◆ Aim of the task
Reproduce the entries verbatim, from their first line through the line containing "FootballR AI Services für", inclusive, and leave the pictures out.

_ _ _ _ _

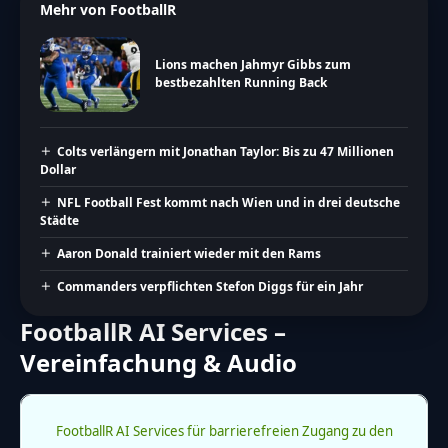
Mehr von FootballR
Lions machen Jahmyr Gibbs zum
bestbezahlten Running Back
Colts verlängern mit Jonathan Taylor: Bis zu 47 Millionen
Dollar
NFL Football Fest kommt nach Wien und in drei deutsche
Städte
Aaron Donald trainiert wieder mit den Rams
Commanders verpflichten Stefon Diggs für ein Jahr
FootballR AI Services –
Vereinfachung & Audio
FootballR AI Services für barrierefreien Zugang zu den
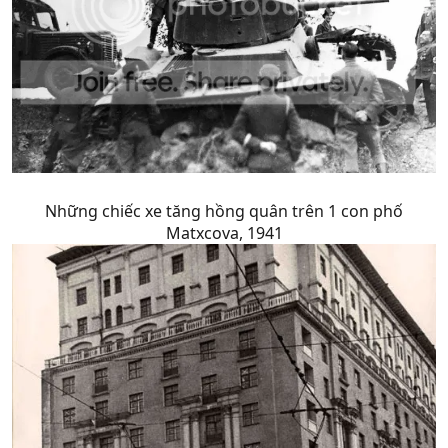
Những chiếc xe tăng hồng quân trên 1 con phố
Matxcova, 1941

_ _ _ _ _

◆ Output for this exercise
Mehr von FootballR
Lions machen Jahmyr Gibbs zum
bestbezahlten Running Back
Colts verlängern mit Jonathan Taylor: Bis zu 47 Millionen
Dollar
NFL Football Fest kommt nach Wien und in drei deutsche
Städte
Aaron Donald trainiert wieder mit den Rams
Commanders verpflichten Stefon Diggs für ein Jahr
FootballR AI Services –
Vereinfachung & Audio
FootballR AI Services für barrierefreien Zugang zu den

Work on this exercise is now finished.